_What the task asks_
Convert every line of the records below into a numbered list, skipping any blank lines.

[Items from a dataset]

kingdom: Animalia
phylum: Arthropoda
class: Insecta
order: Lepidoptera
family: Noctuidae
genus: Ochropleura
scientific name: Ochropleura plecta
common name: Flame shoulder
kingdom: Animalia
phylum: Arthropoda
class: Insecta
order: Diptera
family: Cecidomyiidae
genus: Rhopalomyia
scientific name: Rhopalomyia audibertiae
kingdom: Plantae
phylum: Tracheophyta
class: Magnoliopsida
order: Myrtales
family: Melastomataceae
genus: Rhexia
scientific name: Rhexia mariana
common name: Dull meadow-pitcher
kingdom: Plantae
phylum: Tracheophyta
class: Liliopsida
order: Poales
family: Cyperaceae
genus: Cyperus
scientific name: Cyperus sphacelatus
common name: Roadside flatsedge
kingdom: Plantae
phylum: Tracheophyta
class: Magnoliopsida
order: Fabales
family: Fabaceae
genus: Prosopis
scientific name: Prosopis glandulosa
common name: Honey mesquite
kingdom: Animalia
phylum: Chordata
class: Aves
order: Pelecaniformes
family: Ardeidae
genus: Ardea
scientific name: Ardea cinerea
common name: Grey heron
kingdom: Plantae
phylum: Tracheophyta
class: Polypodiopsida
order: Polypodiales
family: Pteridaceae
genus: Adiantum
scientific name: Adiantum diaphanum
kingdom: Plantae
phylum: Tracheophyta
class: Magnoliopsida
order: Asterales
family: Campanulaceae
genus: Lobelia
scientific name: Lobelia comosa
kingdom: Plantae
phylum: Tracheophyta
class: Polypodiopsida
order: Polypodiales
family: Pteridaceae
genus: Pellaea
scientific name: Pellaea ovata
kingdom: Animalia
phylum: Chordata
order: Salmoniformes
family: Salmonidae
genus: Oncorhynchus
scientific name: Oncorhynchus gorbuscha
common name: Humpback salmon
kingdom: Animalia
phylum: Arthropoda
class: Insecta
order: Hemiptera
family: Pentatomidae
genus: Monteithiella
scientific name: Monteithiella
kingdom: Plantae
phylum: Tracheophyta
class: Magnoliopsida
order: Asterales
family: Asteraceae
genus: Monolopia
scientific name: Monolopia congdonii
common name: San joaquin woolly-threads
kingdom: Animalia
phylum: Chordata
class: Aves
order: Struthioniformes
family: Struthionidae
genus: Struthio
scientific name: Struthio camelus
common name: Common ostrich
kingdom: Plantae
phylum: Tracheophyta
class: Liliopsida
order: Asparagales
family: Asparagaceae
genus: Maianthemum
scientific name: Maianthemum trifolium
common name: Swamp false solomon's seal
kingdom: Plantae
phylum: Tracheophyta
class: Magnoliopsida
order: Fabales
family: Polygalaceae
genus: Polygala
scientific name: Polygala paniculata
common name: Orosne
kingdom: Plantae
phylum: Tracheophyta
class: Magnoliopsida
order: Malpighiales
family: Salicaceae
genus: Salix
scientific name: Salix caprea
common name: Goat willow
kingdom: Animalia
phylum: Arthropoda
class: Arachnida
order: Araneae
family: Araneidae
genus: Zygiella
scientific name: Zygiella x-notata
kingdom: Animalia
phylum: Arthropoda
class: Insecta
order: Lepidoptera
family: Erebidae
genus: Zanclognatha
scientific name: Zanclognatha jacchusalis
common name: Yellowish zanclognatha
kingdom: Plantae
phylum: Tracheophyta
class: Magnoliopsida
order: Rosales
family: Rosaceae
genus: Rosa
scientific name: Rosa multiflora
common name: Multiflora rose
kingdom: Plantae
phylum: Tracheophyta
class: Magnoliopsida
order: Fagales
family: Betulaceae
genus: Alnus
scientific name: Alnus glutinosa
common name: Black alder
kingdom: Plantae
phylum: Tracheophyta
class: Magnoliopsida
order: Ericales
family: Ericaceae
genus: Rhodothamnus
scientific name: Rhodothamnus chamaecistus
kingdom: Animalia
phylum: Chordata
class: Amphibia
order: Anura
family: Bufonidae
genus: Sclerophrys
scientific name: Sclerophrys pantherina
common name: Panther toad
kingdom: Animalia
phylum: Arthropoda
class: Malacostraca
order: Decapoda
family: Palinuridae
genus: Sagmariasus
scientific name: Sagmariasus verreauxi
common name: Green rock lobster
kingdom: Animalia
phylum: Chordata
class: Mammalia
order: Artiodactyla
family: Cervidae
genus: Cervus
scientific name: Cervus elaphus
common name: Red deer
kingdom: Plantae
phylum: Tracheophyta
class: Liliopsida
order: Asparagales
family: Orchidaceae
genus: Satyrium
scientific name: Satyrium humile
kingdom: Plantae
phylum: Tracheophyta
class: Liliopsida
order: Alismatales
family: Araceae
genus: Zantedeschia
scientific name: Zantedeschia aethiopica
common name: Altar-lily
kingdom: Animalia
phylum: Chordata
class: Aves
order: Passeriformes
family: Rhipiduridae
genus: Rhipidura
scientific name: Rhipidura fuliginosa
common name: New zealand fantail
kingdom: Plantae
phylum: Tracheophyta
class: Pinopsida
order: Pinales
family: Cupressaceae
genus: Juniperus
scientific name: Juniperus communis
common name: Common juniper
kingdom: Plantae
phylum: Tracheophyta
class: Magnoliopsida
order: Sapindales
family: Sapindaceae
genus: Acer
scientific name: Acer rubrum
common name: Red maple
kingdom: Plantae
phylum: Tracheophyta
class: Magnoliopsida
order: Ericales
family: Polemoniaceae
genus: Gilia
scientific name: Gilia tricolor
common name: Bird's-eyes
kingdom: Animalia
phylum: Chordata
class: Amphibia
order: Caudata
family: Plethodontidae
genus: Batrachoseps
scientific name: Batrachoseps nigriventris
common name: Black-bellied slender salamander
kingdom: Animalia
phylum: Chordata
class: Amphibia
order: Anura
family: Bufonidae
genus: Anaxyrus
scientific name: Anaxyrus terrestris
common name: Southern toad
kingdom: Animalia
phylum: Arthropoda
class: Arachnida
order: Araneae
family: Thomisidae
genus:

_Correct output_
1. kingdom: Animalia
2. phylum: Arthropoda
3. class: Insecta
4. order: Lepidoptera
5. family: Noctuidae
6. genus: Ochropleura
7. scientific name: Ochropleura plecta
8. common name: Flame shoulder
9. kingdom: Animalia
10. phylum: Arthropoda
11. class: Insecta
12. order: Diptera
13. family: Cecidomyiidae
14. genus: Rhopalomyia
15. scientific name: Rhopalomyia audibertiae
16. kingdom: Plantae
17. phylum: Tracheophyta
18. class: Magnoliopsida
19. order: Myrtales
20. family: Melastomataceae
21. genus: Rhexia
22. scientific name: Rhexia mariana
23. common name: Dull meadow-pitcher
24. kingdom: Plantae
25. phylum: Tracheophyta
26. class: Liliopsida
27. order: Poales
28. family: Cyperaceae
29. genus: Cyperus
30. scientific name: Cyperus sphacelatus
31. common name: Roadside flatsedge
32. kingdom: Plantae
33. phylum: Tracheophyta
34. class: Magnoliopsida
35. order: Fabales
36. family: Fabaceae
37. genus: Prosopis
38. scientific name: Prosopis glandulosa
39. common name: Honey mesquite
40. kingdom: Animalia
41. phylum: Chordata
42. class: Aves
43. order: Pelecaniformes
44. family: Ardeidae
45. genus: Ardea
46. scientific name: Ardea cinerea
47. common name: Grey heron
48. kingdom: Plantae
49. phylum: Tracheophyta
50. class: Polypodiopsida
51. order: Polypodiales
52. family: Pteridaceae
53. genus: Adiantum
54. scientific name: Adiantum diaphanum
55. kingdom: Plantae
56. phylum: Tracheophyta
57. class: Magnoliopsida
58. order: Asterales
59. family: Campanulaceae
60. genus: Lobelia
61. scientific name: Lobelia comosa
62. kingdom: Plantae
63. phylum: Tracheophyta
64. class: Polypodiopsida
65. order: Polypodiales
66. family: Pteridaceae
67. genus: Pellaea
68. scientific name: Pellaea ovata
69. kingdom: Animalia
70. phylum: Chordata
71. order: Salmoniformes
72. family: Salmonidae
73. genus: Oncorhynchus
74. scientific name: Oncorhynchus gorbuscha
75. common name: Humpback salmon
76. kingdom: Animalia
77. phylum: Arthropoda
78. class: Insecta
79. order: Hemiptera
80. family: Pentatomidae
81. genus: Monteithiella
82. scientific name: Monteithiella
83. kingdom: Plantae
84. phylum: Tracheophyta
85. class: Magnoliopsida
86. order: Asterales
87. family: Asteraceae
88. genus: Monolopia
89. scientific name: Monolopia congdonii
90. common name: San joaquin woolly-threads
91. kingdom: Animalia
92. phylum: Chordata
93. class: Aves
94. order: Struthioniformes
95. family: Struthionidae
96. genus: Struthio
97. scientific name: Struthio camelus
98. common name: Common ostrich
99. kingdom: Plantae
100. phylum: Tracheophyta
101. class: Liliopsida
102. order: Asparagales
103. family: Asparagaceae
104. genus: Maianthemum
105. scientific name: Maianthemum trifolium
106. common name: Swamp false solomon's seal
107. kingdom: Plantae
108. phylum: Tracheophyta
109. class: Magnoliopsida
110. order: Fabales
111. family: Polygalaceae
112. genus: Polygala
113. scientific name: Polygala paniculata
114. common name: Orosne
115. kingdom: Plantae
116. phylum: Tracheophyta
117. class: Magnoliopsida
118. order: Malpighiales
119. family: Salicaceae
120. genus: Salix
121. scientific name: Salix caprea
122. common name: Goat willow
123. kingdom: Animalia
124. phylum: Arthropoda
125. class: Arachnida
126. order: Araneae
127. family: Araneidae
128. genus: Zygiella
129. scientific name: Zygiella x-notata
130. kingdom: Animalia
131. phylum: Arthropoda
132. class: Insecta
133. order: Lepidoptera
134. family: Erebidae
135. genus: Zanclognatha
136. scientific name: Zanclognatha jacchusalis
137. common name: Yellowish zanclognatha
138. kingdom: Plantae
139. phylum: Tracheophyta
140. class: Magnoliopsida
141. order: Rosales
142. family: Rosaceae
143. genus: Rosa
144. scientific name: Rosa multiflora
145. common name: Multiflora rose
146. kingdom: Plantae
147. phylum: Tracheophyta
148. class: Magnoliopsida
149. order: Fagales
150. family: Betulaceae
151. genus: Alnus
152. scientific name: Alnus glutinosa
153. common name: Black alder
154. kingdom: Plantae
155. phylum: Tracheophyta
156. class: Magnoliopsida
157. order: Ericales
158. family: Ericaceae
159. genus: Rhodothamnus
160. scientific name: Rhodothamnus chamaecistus
161. kingdom: Animalia
162. phylum: Chordata
163. class: Amphibia
164. order: Anura
165. family: Bufonidae
166. genus: Sclerophrys
167. scientific name: Sclerophrys pantherina
168. common name: Panther toad
169. kingdom: Animalia
170. phylum: Arthropoda
171. class: Malacostraca
172. order: Decapoda
173. family: Palinuridae
174. genus: Sagmariasus
175. scientific name: Sagmariasus verreauxi
176. common name: Green rock lobster
177. kingdom: Animalia
178. phylum: Chordata
179. class: Mammalia
180. order: Artiodactyla
181. family: Cervidae
182. genus: Cervus
183. scientific name: Cervus elaphus
184. common name: Red deer
185. kingdom: Plantae
186. phylum: Tracheophyta
187. class: Liliopsida
188. order: Asparagales
189. family: Orchidaceae
190. genus: Satyrium
191. scientific name: Satyrium humile
192. kingdom: Plantae
193. phylum: Tracheophyta
194. class: Liliopsida
195. order: Alismatales
196. family: Araceae
197. genus: Zantedeschia
198. scientific name: Zantedeschia aethiopica
199. common name: Altar-lily
200. kingdom: Animalia
201. phylum: Chordata
202. class: Aves
203. order: Passeriformes
204. family: Rhipiduridae
205. genus: Rhipidura
206. scientific name: Rhipidura fuliginosa
207. common name: New zealand fantail
208. kingdom: Plantae
209. phylum: Tracheophyta
210. class: Pinopsida
211. order: Pinales
212. family: Cupressaceae
213. genus: Juniperus
214. scientific name: Juniperus communis
215. common name: Common juniper
216. kingdom: Plantae
217. phylum: Tracheophyta
218. class: Magnoliopsida
219. order: Sapindales
220. family: Sapindaceae
221. genus: Acer
222. scientific name: Acer rubrum
223. common name: Red maple
224. kingdom: Plantae
225. phylum: Tracheophyta
226. class: Magnoliopsida
227. order: Ericales
228. family: Polemoniaceae
229. genus: Gilia
230. scientific name: Gilia tricolor
231. common name: Bird's-eyes
232. kingdom: Animalia
233. phylum: Chordata
234. class: Amphibia
235. order: Caudata
236. family: Plethodontidae
237. genus: Batrachoseps
238. scientific name: Batrachoseps nigriventris
239. common name: Black-bellied slender salamander
240. kingdom: Animalia
241. phylum: Chordata
242. class: Amphibia
243. order: Anura
244. family: Bufonidae
245. genus: Anaxyrus
246. scientific name: Anaxyrus terrestris
247. common name: Southern toad
248. kingdom: Animalia
249. phylum: Arthropoda
250. class: Arachnida
251. order: Araneae
252. family: Thomisidae
253. genus:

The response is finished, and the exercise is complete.